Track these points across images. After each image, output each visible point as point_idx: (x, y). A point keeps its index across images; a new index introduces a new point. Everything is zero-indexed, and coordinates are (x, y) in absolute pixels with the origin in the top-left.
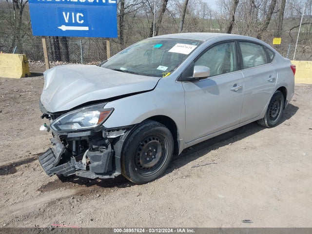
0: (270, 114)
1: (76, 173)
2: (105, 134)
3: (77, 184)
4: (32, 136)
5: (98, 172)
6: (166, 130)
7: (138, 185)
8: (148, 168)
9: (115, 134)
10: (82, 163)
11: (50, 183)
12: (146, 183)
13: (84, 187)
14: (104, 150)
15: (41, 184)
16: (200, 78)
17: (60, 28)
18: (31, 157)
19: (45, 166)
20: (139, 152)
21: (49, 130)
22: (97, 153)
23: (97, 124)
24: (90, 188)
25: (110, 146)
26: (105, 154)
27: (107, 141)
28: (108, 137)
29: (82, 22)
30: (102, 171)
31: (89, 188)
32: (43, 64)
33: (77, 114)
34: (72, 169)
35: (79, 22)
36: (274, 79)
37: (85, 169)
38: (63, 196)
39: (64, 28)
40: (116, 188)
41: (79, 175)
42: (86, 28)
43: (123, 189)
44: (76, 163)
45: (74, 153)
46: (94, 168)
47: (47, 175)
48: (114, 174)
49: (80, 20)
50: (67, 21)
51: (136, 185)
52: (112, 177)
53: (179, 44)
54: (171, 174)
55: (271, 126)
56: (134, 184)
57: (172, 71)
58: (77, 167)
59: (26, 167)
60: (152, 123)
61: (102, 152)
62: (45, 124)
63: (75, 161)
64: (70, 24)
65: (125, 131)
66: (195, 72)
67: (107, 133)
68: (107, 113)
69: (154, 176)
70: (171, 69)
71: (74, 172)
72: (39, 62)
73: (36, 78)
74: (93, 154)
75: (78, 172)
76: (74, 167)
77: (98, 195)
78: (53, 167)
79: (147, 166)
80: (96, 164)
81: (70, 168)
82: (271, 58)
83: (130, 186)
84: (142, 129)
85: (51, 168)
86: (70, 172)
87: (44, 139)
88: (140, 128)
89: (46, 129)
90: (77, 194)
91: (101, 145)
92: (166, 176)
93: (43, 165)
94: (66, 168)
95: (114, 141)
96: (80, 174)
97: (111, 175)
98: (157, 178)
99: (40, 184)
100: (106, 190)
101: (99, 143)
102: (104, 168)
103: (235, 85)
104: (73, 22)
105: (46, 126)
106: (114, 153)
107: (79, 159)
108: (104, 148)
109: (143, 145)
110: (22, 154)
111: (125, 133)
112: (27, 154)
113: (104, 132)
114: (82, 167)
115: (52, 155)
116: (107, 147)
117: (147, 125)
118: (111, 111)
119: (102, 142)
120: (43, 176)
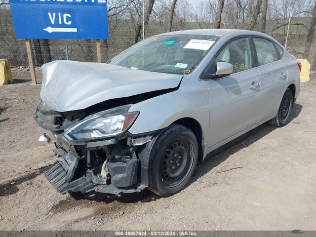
0: (282, 113)
1: (96, 189)
2: (131, 141)
3: (93, 202)
4: (27, 148)
5: (122, 186)
6: (191, 134)
7: (163, 197)
8: (173, 178)
9: (141, 142)
10: (101, 177)
11: (62, 202)
12: (172, 194)
13: (102, 205)
14: (128, 160)
15: (52, 204)
16: (224, 75)
17: (45, 29)
18: (32, 172)
19: (55, 182)
20: (165, 160)
21: (49, 141)
22: (119, 164)
23: (123, 130)
24: (110, 205)
25: (134, 155)
26: (130, 164)
27: (131, 149)
28: (134, 145)
29: (70, 23)
30: (127, 185)
31: (108, 204)
32: (25, 70)
33: (97, 120)
34: (90, 184)
35: (67, 23)
36: (285, 76)
37: (105, 183)
38: (81, 217)
39: (50, 30)
40: (140, 202)
41: (99, 191)
42: (75, 30)
43: (147, 203)
44: (94, 176)
45: (88, 166)
46: (117, 182)
47: (59, 193)
48: (140, 187)
49: (67, 21)
50: (53, 22)
51: (162, 198)
52: (137, 191)
53: (194, 40)
54: (196, 183)
55: (282, 125)
56: (159, 197)
57: (193, 68)
58: (95, 181)
59: (28, 184)
60: (178, 127)
61: (125, 162)
62: (45, 134)
63: (93, 174)
64: (56, 25)
65: (151, 137)
66: (218, 68)
67: (133, 139)
68: (132, 117)
69: (181, 186)
70: (191, 66)
71: (92, 188)
72: (21, 67)
73: (20, 85)
74: (114, 165)
75: (98, 188)
76: (91, 182)
77: (121, 213)
78: (65, 183)
79: (172, 175)
80: (119, 176)
81: (87, 183)
82: (281, 55)
83: (155, 200)
84: (168, 134)
85: (63, 184)
86: (88, 188)
87: (43, 151)
88: (166, 133)
89: (46, 140)
90: (97, 213)
91: (124, 155)
92: (192, 186)
93: (51, 181)
94: (81, 184)
95: (139, 149)
96: (100, 189)
97: (136, 188)
98: (183, 189)
99: (50, 204)
100: (128, 206)
101: (123, 152)
102: (129, 181)
103: (253, 83)
104: (60, 23)
105: (45, 136)
106: (139, 163)
107: (97, 172)
108: (128, 158)
109: (169, 152)
110: (21, 170)
111: (152, 139)
112: (27, 169)
113: (129, 139)
114: (101, 181)
115: (61, 169)
116: (131, 157)
117: (173, 129)
118: (137, 115)
119: (126, 151)
120: (51, 195)
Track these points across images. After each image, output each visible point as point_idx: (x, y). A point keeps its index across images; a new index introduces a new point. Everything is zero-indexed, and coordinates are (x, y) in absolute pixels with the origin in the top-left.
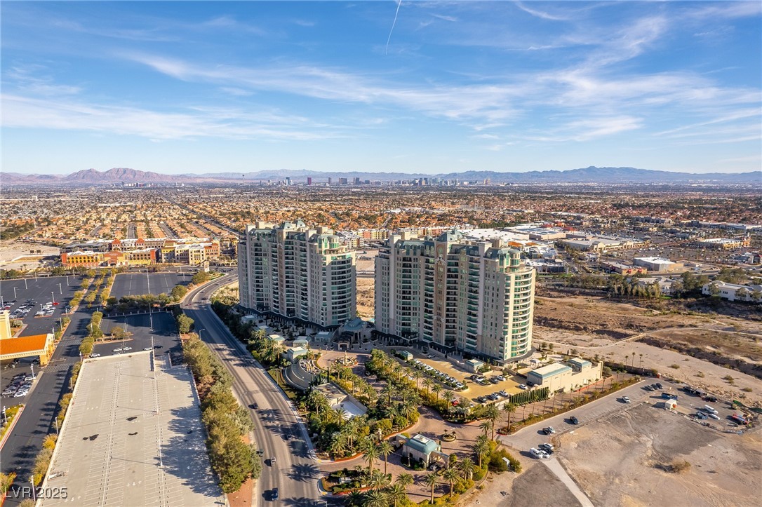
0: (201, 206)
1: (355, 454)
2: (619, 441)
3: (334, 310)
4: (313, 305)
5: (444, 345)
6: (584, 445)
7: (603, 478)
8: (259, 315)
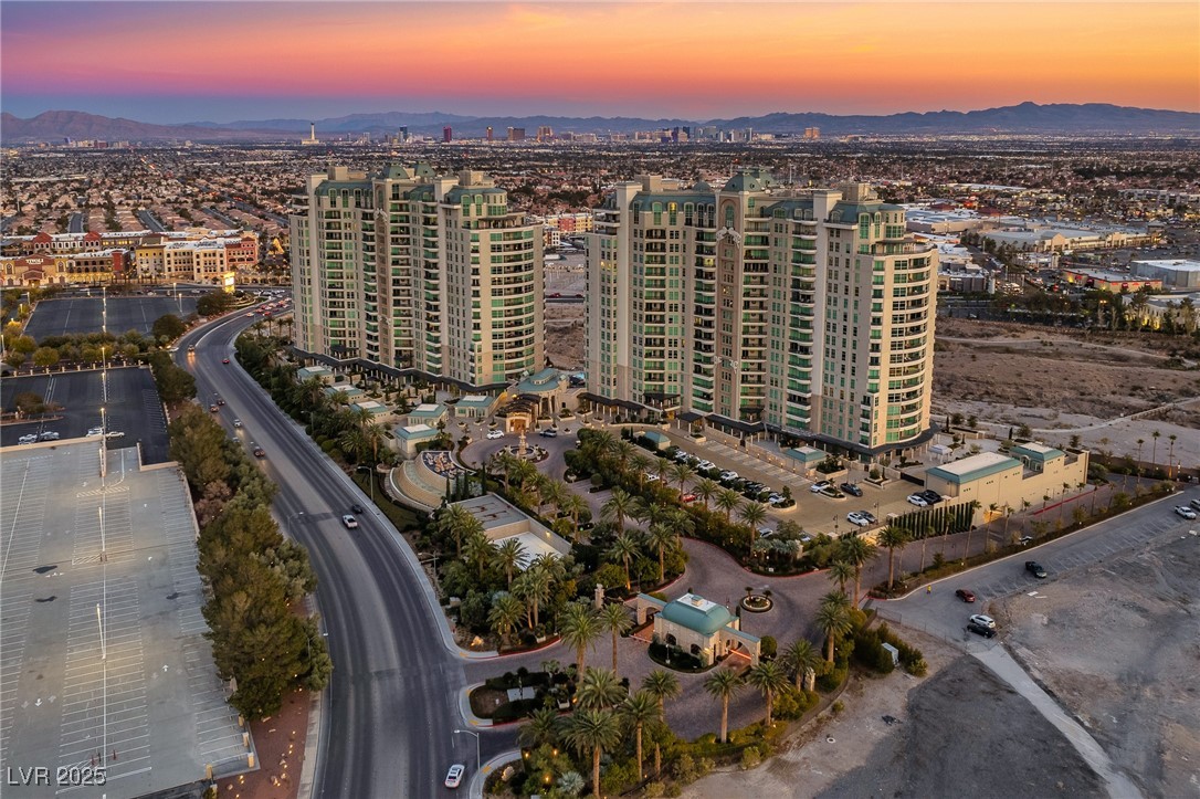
1: (544, 639)
3: (498, 352)
4: (451, 341)
5: (737, 420)
6: (1061, 620)
7: (1116, 687)
8: (336, 366)
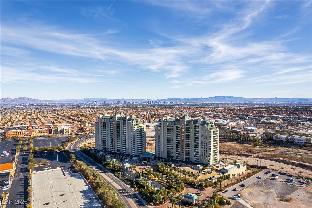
0: (61, 112)
1: (164, 203)
2: (263, 192)
3: (138, 149)
4: (129, 147)
5: (185, 161)
6: (250, 194)
7: (263, 205)
8: (104, 152)
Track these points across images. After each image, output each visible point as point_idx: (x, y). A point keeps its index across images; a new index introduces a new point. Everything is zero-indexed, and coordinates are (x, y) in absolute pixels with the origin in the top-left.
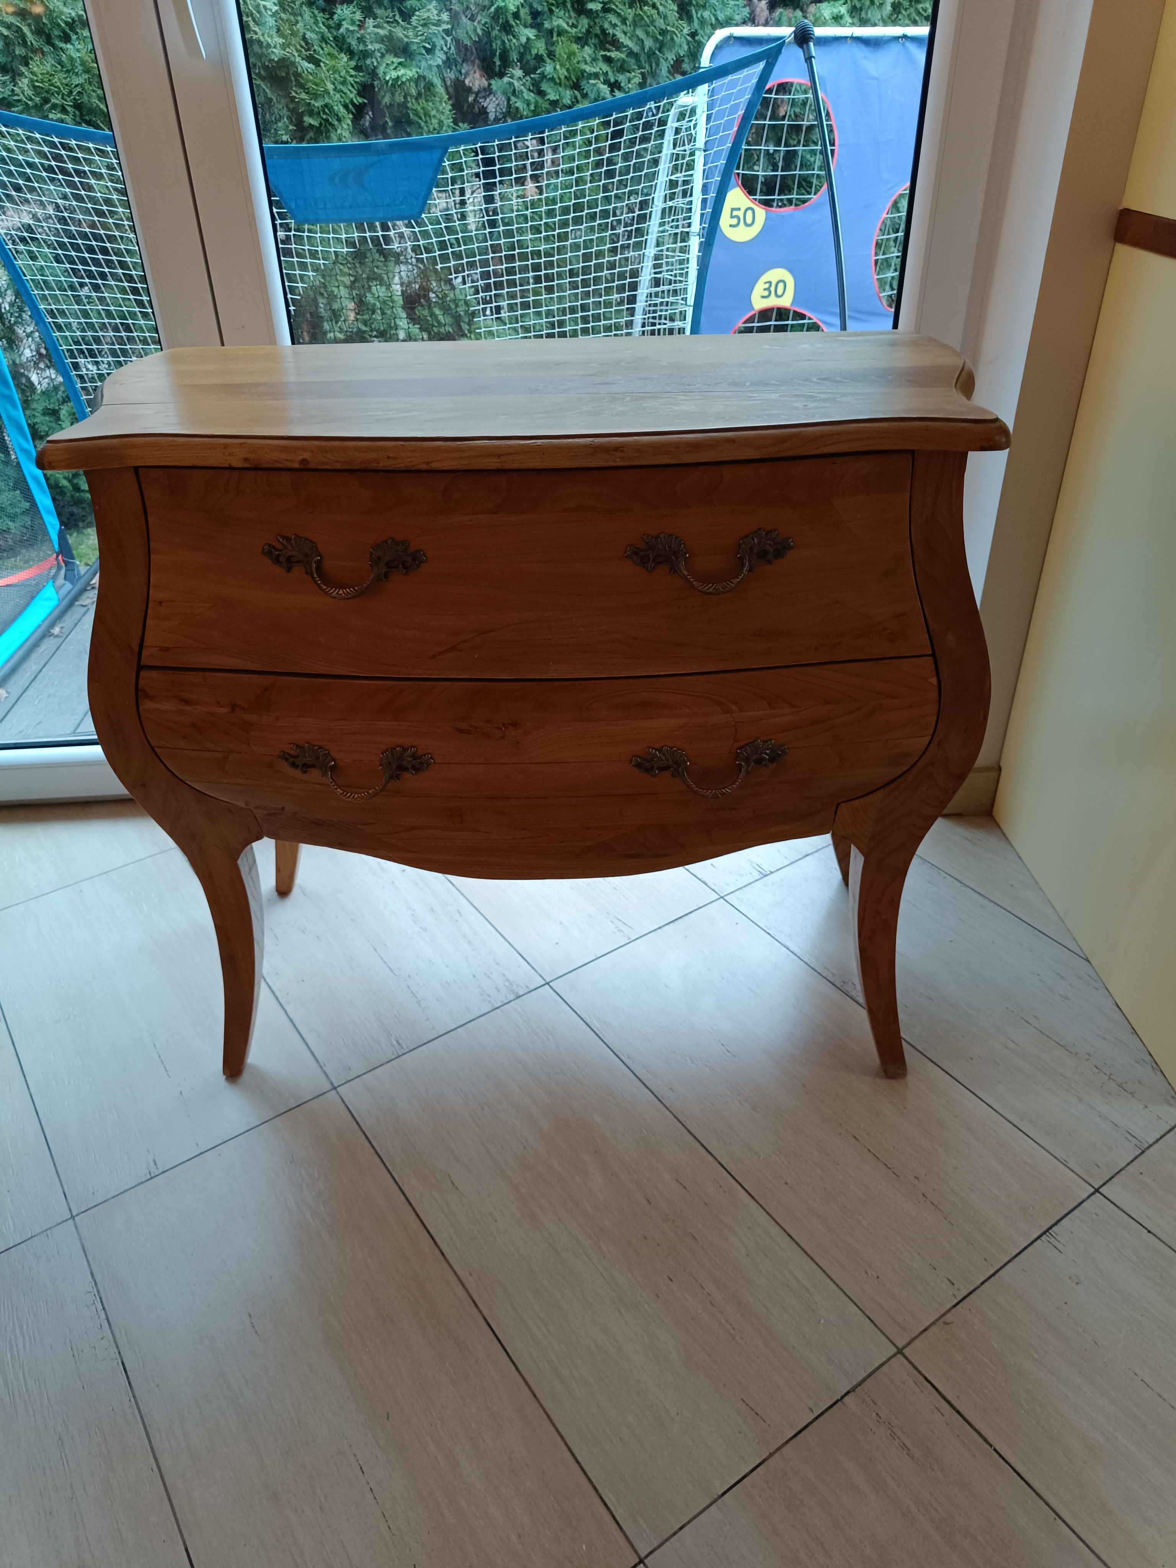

•••••

What to do:
The answer should contain only the lines from the start of the records above through the line with "104: (73, 22)", copied exactly, and no pictures.

Answer box:
Track these points across images. After each image, output each visible point as point_idx: (x, y). A point keeps its index across images; a new index introduces a new point. Everything is zero-indexed, and coordinates are (x, y) in absolute pixels with the origin in the top-left.
0: (270, 114)
1: (76, 173)
2: (105, 134)
3: (77, 184)
4: (32, 136)
5: (98, 172)
6: (166, 130)
7: (138, 185)
8: (148, 168)
9: (115, 134)
10: (82, 163)
11: (50, 183)
12: (146, 183)
13: (84, 187)
14: (104, 150)
15: (41, 184)
16: (200, 78)
17: (60, 28)
18: (31, 157)
19: (45, 166)
20: (139, 152)
21: (49, 130)
22: (97, 153)
23: (97, 124)
24: (90, 188)
25: (110, 146)
26: (105, 154)
27: (107, 141)
28: (108, 137)
29: (82, 22)
30: (102, 171)
31: (89, 188)
32: (43, 64)
33: (77, 114)
34: (72, 169)
35: (79, 22)
36: (274, 79)
37: (85, 169)
38: (63, 196)
39: (64, 28)
40: (116, 188)
41: (79, 175)
42: (86, 28)
43: (123, 189)
44: (76, 163)
45: (74, 153)
46: (94, 168)
47: (47, 175)
48: (114, 174)
49: (80, 20)
50: (67, 21)
51: (136, 185)
52: (112, 177)
53: (179, 44)
54: (171, 174)
55: (271, 126)
56: (134, 184)
57: (172, 71)
58: (77, 167)
59: (26, 167)
60: (152, 123)
61: (102, 152)
62: (45, 124)
63: (75, 161)
64: (70, 24)
65: (125, 131)
66: (195, 72)
67: (107, 133)
68: (107, 113)
69: (154, 176)
70: (171, 69)
71: (74, 172)
72: (39, 62)
73: (36, 78)
74: (93, 154)
75: (78, 172)
76: (74, 167)
77: (98, 195)
78: (53, 167)
79: (147, 166)
80: (96, 164)
81: (70, 168)
82: (271, 58)
83: (130, 186)
84: (142, 129)
85: (51, 168)
86: (70, 172)
87: (44, 139)
88: (140, 128)
89: (46, 129)
90: (77, 194)
91: (101, 145)
92: (166, 176)
93: (43, 165)
94: (66, 168)
95: (114, 141)
96: (80, 174)
97: (111, 175)
98: (157, 178)
99: (40, 184)
100: (106, 190)
101: (99, 143)
102: (104, 168)
103: (235, 85)
104: (73, 22)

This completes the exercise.